== Exercise instructions ==
Reproduce every line of text in the data below, leaving out the pictures.

Start of Block

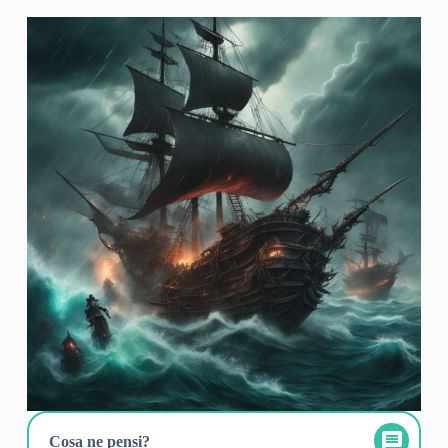
Cosa ne pensi?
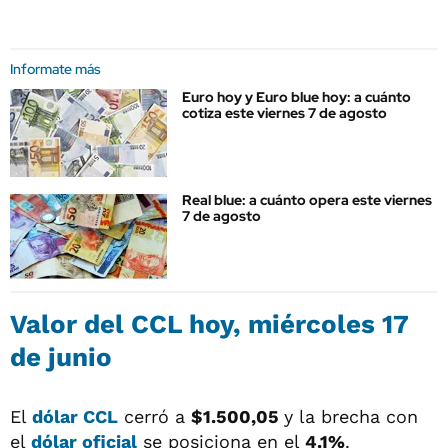
Informate más
Euro hoy y Euro blue hoy: a cuánto
cotiza este viernes 7 de agosto
Real blue: a cuánto opera este viernes
7 de agosto
Valor del
CCL
hoy, miércoles 17
de junio
El
dólar CCL
cerró a
$1.500,05
y la brecha con
el
dólar oficial
se posiciona en el
4.1%
.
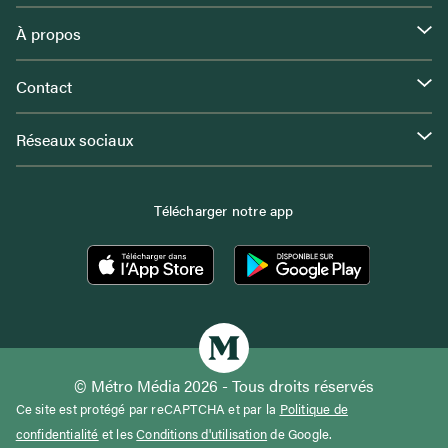
À propos
Contact
Réseaux sociaux
Télécharger notre app
© Métro Média 2026 - Tous droits réservés
Ce site est protégé par reCAPTCHA et par la
Politique de
confidentialité
et les
Conditions d'utilisation
de Google.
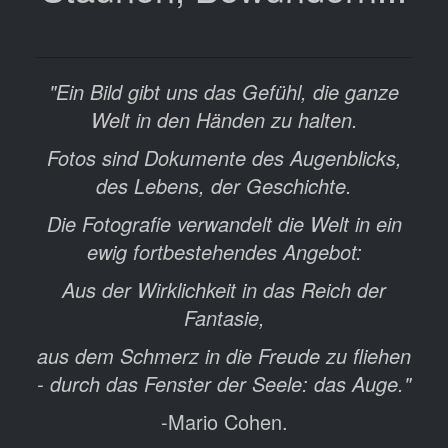
"Ein Bild gibt uns das Gefühl, die ganze
Welt in den Händen zu halten.
Fotos sind Dokumente des Augenblicks,
des Lebens, der Geschichte.
Die Fotografie verwandelt die Welt in ein
ewig fortbestehendes Angebot:
Aus der Wirklichkeit in das Reich der
Fantasie,
aus dem Schmerz in die Freude zu fliehen
- durch das Fenster der Seele: das Auge."
-Mario Cohen.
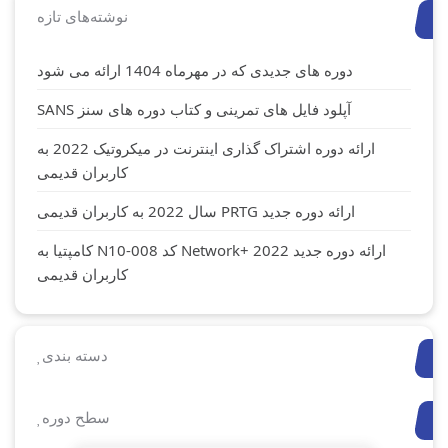
نوشته‌های تازه
دوره های جدیدی که در مهرماه 1404 ارائه می شود
آپلود فایل های تمرینی و کتاب دوره های سنز SANS
ارائه دوره اشتراک گذاری اینترنت در میکروتیک 2022 به
کاربران قدیمی
ارائه دوره جدید PRTG سال 2022 به کاربران قدیمی
ارائه دوره جدید Network+ 2022 کد N10-008 کامپتیا به
کاربران قدیمی
دسته بندی
سطح دوره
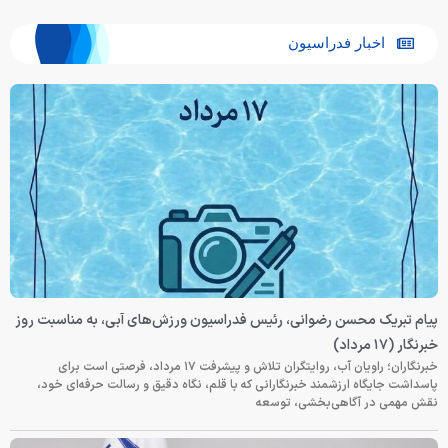
اخبار فدراسیون
پیام تبریک محسن رضوانی، رئیس فدراسیون ورزش‌های آبی، به مناسبت روز
خبرنگار (۱۷ مرداد)
خبرنگاران؛ راویان آب، روایتگران تلاش و پیشرفت ۱۷ مرداد، فرصتی است برای
پاسداشت جایگاه ارزشمند خبرنگارانی که با قلم، نگاه دقیق و رسالت حرفه‌ای خود،
نقش مهمی در آگاهی‌بخشی، توسعه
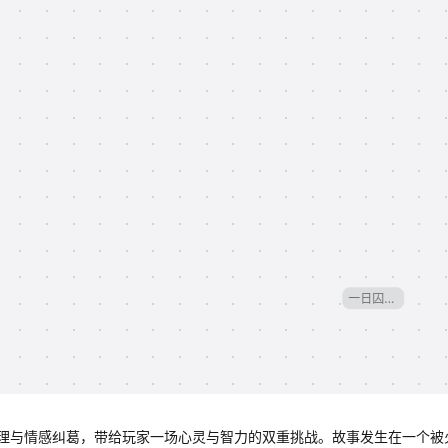
理与情感纠葛，带给玩家一场心灵与智力的双重挑战。故事发生在一个被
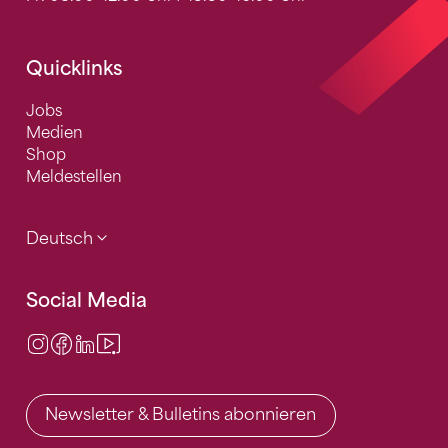
Quicklinks
Jobs
Medien
Shop
Meldestellen
Deutsch
Social Media
Instagram
Facebook
LinkedIn
Video Center
Newsletter & Bulletins abonnieren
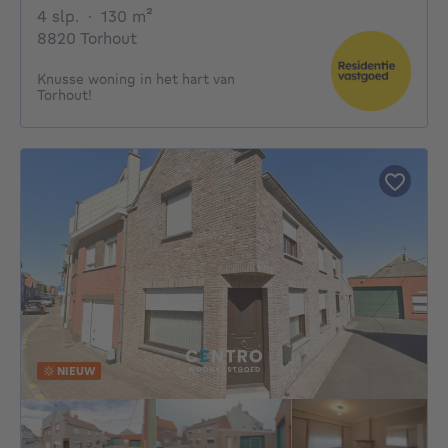
4 slaapkamers
vierkante meters
4 slp.
·
130
m²
8820 Torhout
Knusse woning in het hart van
Torhout!
NIEUW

End of Block

== Result for this task ==
Cosa ne pensi?
Informate más
Euro hoy y Euro blue hoy: a cuánto
cotiza este viernes 7 de agosto
Real blue: a cuánto opera este viernes
7 de agosto
Valor del
CCL
hoy, miércoles 17
de junio
El
dólar CCL
cerró a
$1.500,05
y la brecha con
el
dólar oficial
se posiciona en el
4.1%
.
À propos
Contact
Réseaux sociaux
Télécharger notre app
© Métro Média 2026 - Tous droits réservés
Ce site est protégé par reCAPTCHA et par la
Politique de
confidentialité
et les
Conditions d'utilisation
de Google.
"Ein Bild gibt uns das Gefühl, die ganze
Welt in den Händen zu halten.
Fotos sind Dokumente des Augenblicks,
des Lebens, der Geschichte.
Die Fotografie verwandelt die Welt in ein
ewig fortbestehendes Angebot:
Aus der Wirklichkeit in das Reich der
Fantasie,
aus dem Schmerz in die Freude zu fliehen
- durch das Fenster der Seele: das Auge."
-Mario Cohen.
نوشته‌های تازه
دوره های جدیدی که در مهرماه 1404 ارائه می شود
آپلود فایل های تمرینی و کتاب دوره های سنز SANS
ارائه دوره اشتراک گذاری اینترنت در میکروتیک 2022 به
کاربران قدیمی
ارائه دوره جدید PRTG سال 2022 به کاربران قدیمی
ارائه دوره جدید Network+ 2022 کد N10-008 کامپتیا به
کاربران قدیمی
دسته بندی
سطح دوره
اخبار فدراسیون
پیام تبریک محسن رضوانی، رئیس فدراسیون ورزش‌های آبی، به مناسبت روز
خبرنگار (۱۷ مرداد)
خبرنگاران؛ راویان آب، روایتگران تلاش و پیشرفت ۱۷ مرداد، فرصتی است برای
پاسداشت جایگاه ارزشمند خبرنگارانی که با قلم، نگاه دقیق و رسالت حرفه‌ای خود،
نقش مهمی در آگاهی‌بخشی، توسعه
理与情感纠葛，带给玩家一场心灵与智力的双重挑战。故事发生在一个被
Quicklinks
Jobs
Medien
Shop
Meldestellen
Deutsch
Social Media
Instagram
Facebook
LinkedIn
Video Center
Newsletter & Bulletins abonnieren
4 slaapkamers
vierkante meters
4 slp.
·
130
m²
8820 Torhout
Knusse woning in het hart van
Torhout!
NIEUW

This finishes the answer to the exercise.